Некоторое время они молча разглядывали друг друга. "Леди Макбет..." подумал Тусовкин, оценяя хищную красоту молодой
– Мое дело маленькое. Меня просили присмотреть за ним - я и присмотрел. Кто же знал, что он из кабинета раньше срока выберется? Посмотрел бы я на вас...
– Так вы Сережин друг?
– облегченно вздохнула новоявленная леди.
– Так бы сразу и сказали! Сережа где?
– Все в порядке - ушел.
– Муж его видел?
– она выглядела скорее раздраженной, чем озабоченной.
Тусовкин кивнул. Леди простонала:
– Опять... С мужем как дела?
– Голова...
– только и смог вытолкнуть Тусовкин из мгновенно пересохшего горла.
– Ясно. Лучшего вы придумать не могли, - устало выдохнула супруга и сняла цепочку с двери.
– Проходите, я сейчас.
В прихожей господствовал большой полукруглый диван, утопающий гнутыми ножками в цветастом ковре. Подобный ковер, но чуть похуже Тусовкин видел однажды в гостях - на почетной стене в зале. Вскоре появилась супруга - в куртке, с объемной спортивной сумкой в руке.
– Пошли!
– скомандовала она.
На сумке белело изображение футбольного мяча. Тусовкин сглотнул слюну...
У моста они остановились:
– Вот он, - наладчик указал на одинокий силуэт, гуляющий у опоры.
Николай Петрович ступал неверным шагом, спотыкался, шарил, нагнувшись, по земле - будто искал затерявшиеся очки. Все бы выглядело нормально, если не... У фигуры отсутствовала голова.
Тусовкин мужественно подавил тошноту, вызванную воспоминанием: Сережа, страшно ругаясь, ломает Николая Петровича, по-рысьи метнувшегося сзади ему на шею... Все это Тусовкин наблюдал из-за угла соседнего дома, едва сдерживая крик...
Голова лежала рядом с перилами - в урне, с все тем же гипсовым выражением лица.
– Резьбу сорвали?
– поинтересовалась супруга, запуская руки в мусорную емкость. Тусовкин пожал плечами.
– Я не в курсе.
Его челюсть лихорадило фарфоровым перезвоном, нервы были готовы оборваться в любую секунду. Но жуткая история требовала своего завершения.

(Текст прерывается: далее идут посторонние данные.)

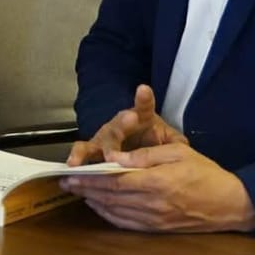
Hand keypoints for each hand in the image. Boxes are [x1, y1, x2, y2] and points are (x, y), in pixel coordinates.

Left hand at [61, 143, 254, 233]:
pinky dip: (109, 216)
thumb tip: (115, 156)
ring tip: (77, 193)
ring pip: (115, 212)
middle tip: (65, 183)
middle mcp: (152, 204)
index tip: (71, 174)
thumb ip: (144, 155)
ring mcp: (155, 219)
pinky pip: (127, 224)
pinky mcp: (158, 229)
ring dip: (93, 203)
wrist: (232, 204)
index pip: (114, 181)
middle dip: (85, 190)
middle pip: (110, 197)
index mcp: (157, 182)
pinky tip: (100, 207)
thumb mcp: (177, 153)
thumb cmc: (205, 173)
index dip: (89, 178)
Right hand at [67, 84, 185, 165]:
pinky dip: (77, 157)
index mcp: (141, 117)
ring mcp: (104, 137)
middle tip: (124, 127)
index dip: (143, 99)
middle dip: (121, 126)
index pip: (144, 106)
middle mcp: (119, 124)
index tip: (144, 90)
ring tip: (105, 155)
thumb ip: (175, 143)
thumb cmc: (151, 141)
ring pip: (100, 139)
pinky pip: (83, 152)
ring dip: (102, 147)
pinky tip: (73, 165)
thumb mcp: (168, 141)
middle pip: (119, 125)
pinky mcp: (92, 149)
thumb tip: (181, 146)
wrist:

– Конечно, сорвали, - леди, нахмурившись, осматривала шею. От сотрясений в голове супруга что-то ненормально позвякивало.
– Странно, почему же он пошел домой в кабинетном горшке. Ах да, ключи... Вторая же в сейфе...
– У него две головы?
– слабо удивился Тусовкин.
– Какое там - "две"! Целый гардероб! На все случаи жизни. Одна на службе, вторая - со службы, третья - дома, четвертая - в гостях и тэдэ. По обстановочке.
– И как же вы с ним... Живете?
– Как живу? Сам видел - каждому бы так! Такого мужа поискать надо. Золото, а не муж!
Она продолжала вертеть голову, придирчиво щупая издержки сережиной самообороны. Гоня предобморочное состояние, Тусовкин отвернулся и заметил валяющуюся в стороне папку - распятую и грязную. Подошел ближе. В отделениях, кроме свежего "Огонька" и пачки чистой бумаги, ничего не было. Папку он положил рядом с сумкой.